I am not convinced that SYD-LAX (or SFO/SEA/YVR/etc) service would be all that profitable to any new airline. It takes two B744's to operate a daily service and because of time windows there is not a lot of room for creative scheduling. In fact I think it would only be profitable to an airline that fits the description in the paragraph above.
If not why do we only have one US carrier? (HA does not count for this discussion, because they don't offer OZ-west coast, non stop services).
As I have said in other threads this is a loooong thin market, it is hard to make money on and unless you have to be in it, you can usually find easier ways to make money.
Qantasclub - DO NOT write off the Kiwis! NZ will be the last airline standing on the South Pacific, what ever happens! Why?
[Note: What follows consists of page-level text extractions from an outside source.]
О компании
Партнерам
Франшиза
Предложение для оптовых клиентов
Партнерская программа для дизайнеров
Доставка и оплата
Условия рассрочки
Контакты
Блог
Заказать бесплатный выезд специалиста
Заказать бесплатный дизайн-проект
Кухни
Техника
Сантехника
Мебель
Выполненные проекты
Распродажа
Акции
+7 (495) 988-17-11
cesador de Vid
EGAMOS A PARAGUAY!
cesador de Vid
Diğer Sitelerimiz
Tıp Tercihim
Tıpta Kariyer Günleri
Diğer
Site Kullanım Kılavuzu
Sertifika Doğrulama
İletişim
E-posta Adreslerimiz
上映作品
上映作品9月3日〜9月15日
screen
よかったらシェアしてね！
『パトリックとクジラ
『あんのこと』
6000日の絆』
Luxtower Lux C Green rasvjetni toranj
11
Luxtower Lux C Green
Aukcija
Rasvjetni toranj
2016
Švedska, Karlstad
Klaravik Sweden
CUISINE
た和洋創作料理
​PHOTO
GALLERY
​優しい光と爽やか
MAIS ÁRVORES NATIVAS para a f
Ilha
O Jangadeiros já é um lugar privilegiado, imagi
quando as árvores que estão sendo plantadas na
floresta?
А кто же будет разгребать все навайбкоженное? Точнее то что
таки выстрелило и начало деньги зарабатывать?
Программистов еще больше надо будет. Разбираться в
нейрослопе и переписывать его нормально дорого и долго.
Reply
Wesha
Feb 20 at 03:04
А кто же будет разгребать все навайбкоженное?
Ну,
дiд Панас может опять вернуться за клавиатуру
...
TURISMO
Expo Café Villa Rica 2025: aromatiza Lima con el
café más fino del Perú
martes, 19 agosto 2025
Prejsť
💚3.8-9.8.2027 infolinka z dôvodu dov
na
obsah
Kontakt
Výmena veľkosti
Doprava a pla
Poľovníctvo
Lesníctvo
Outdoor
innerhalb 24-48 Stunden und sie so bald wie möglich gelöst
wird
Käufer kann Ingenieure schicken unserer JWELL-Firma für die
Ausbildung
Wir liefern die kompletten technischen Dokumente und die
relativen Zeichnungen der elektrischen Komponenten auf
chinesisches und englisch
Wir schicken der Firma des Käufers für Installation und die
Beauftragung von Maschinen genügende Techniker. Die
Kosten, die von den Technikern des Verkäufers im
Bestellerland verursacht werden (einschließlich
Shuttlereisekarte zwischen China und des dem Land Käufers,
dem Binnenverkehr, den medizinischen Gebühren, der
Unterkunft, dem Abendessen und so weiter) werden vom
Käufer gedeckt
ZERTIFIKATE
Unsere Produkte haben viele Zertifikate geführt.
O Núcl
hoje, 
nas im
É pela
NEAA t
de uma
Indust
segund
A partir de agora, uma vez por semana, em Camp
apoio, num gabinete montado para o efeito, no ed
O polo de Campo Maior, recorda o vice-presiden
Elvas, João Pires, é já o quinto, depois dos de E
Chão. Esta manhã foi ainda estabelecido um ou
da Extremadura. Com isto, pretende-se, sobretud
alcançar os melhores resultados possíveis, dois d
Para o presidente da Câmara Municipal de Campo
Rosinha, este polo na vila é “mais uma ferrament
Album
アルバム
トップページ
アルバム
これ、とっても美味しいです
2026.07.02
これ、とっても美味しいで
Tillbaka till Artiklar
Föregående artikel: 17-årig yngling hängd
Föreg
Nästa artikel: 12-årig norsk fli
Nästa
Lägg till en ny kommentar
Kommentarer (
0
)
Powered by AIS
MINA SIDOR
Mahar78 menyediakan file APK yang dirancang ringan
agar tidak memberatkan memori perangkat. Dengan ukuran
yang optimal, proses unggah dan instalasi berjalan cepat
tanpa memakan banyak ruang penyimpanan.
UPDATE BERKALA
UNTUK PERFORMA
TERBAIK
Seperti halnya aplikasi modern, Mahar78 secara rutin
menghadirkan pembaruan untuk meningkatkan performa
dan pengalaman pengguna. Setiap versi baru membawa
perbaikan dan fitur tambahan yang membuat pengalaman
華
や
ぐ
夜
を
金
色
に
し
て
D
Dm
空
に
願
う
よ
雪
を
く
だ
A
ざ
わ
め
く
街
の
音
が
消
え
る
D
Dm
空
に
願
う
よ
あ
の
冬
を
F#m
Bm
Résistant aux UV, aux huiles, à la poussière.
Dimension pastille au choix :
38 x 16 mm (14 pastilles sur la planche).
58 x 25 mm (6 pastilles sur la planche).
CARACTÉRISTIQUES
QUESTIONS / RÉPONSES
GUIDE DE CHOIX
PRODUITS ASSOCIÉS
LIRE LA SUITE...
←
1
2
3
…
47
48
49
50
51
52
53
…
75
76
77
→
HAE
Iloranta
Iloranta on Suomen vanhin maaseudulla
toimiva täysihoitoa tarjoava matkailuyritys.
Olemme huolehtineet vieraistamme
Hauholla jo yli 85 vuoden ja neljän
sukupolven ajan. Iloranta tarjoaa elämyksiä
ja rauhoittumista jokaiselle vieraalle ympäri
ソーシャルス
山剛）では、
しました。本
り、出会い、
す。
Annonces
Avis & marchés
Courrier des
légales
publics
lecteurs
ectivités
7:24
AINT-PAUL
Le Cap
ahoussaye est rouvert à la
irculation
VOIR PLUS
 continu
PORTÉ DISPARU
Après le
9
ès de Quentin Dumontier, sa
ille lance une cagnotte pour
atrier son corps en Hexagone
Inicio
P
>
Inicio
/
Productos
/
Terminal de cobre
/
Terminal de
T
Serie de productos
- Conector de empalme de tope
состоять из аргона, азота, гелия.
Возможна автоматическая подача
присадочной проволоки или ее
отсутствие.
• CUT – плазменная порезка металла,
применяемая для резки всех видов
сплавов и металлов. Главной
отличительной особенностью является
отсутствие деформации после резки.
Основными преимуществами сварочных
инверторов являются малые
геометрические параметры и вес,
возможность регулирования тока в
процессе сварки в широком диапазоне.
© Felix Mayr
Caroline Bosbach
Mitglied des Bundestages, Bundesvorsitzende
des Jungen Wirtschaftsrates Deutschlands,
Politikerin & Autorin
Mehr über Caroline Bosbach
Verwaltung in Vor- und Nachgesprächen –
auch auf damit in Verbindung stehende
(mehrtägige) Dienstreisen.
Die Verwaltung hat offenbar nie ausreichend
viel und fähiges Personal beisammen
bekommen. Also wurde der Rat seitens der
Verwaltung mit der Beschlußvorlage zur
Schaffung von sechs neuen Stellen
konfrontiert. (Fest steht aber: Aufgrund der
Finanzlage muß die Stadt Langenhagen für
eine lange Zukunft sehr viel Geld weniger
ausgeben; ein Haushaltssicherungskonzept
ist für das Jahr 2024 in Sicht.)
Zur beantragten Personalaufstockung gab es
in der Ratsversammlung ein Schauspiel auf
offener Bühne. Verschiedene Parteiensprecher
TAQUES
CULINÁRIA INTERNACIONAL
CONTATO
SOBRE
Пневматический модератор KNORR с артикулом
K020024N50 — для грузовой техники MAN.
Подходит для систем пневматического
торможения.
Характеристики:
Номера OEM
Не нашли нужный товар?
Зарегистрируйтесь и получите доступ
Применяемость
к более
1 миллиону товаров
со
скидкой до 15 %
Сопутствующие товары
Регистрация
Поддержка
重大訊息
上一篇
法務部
Simple, they have no where else to go, it is their home turf, even more so than QF. We have seen that the NZ government will not let NZ go under, I don't think that will ever change for very good economic/stragic reasons.
KrisworldB777 From Australia, joined Nov 2000, 570 posts, RR: 3
Reply 23, posted (10 years 22 hours ago) and read 3224 times:
Some interesting points have been raised above, some pertinent to the real argument and some not.
As any Australian knows, the government and most of the Australian regulatory bodies are keen to have increased competition with the objective of driving prices down and hence increasing the number of tourists into Australia. There is little doubt that Singapore Airlines will eventually get the rights, it is rather a case of when, not if. With Australia faced with the frightening predicament of having a Latham government by the year’s end, SIA could be getting the rights far sooner than many of you think.
I would remind you that Qantas isn’t overly concerned about competition from SIA on the route. Indeed they realise that fares and loads will fall, but this will mainly be seen up the back with the lower-yielding leisure passengers on their annual vacation. Of course they’ll fight against it until Dixon’s red face turns purple but in reality, as Dixon well knows, he’s just procrastinating which is actually working.
In today’s aviation world, it is exceptionally important not to underestimate the power of alliances, particularly on business travellers. Across the Pacific, you will find that the majority of high-yielding passengers rate their frequent flyer point accumulation as an important factor in their choice of airline and these are the important people when it comes to winning the bread and paying the bills. As long as there is no star alliance airline in Australia, Australian business travellers will continue to patronise Qantas. It is United Airlines that will be hurt, and badly too.
Whilst so many of you are quick to run to the aid of Singapore and claim injustice after injustice, remember that Qantas has been an instrumental factor in getting Changi going as a true air hub, bringing many billions of dollars into the economy. The Singapore Government, in line with their entrepreneurial genius, rightly saw Changi’s air-hub status as being a more important factor for the whole nation as well as shaping SIA into a global force, which they are.
The times ahead will no doubt be interesting. However, I’m always sceptical of the ACCC’s extraordinarily linear approach to business and the airline industry in particular. But alas, I think SIA’s presence on the route, provided frequencies are limited, won’t be a bad thing for Australia and for Americans alike.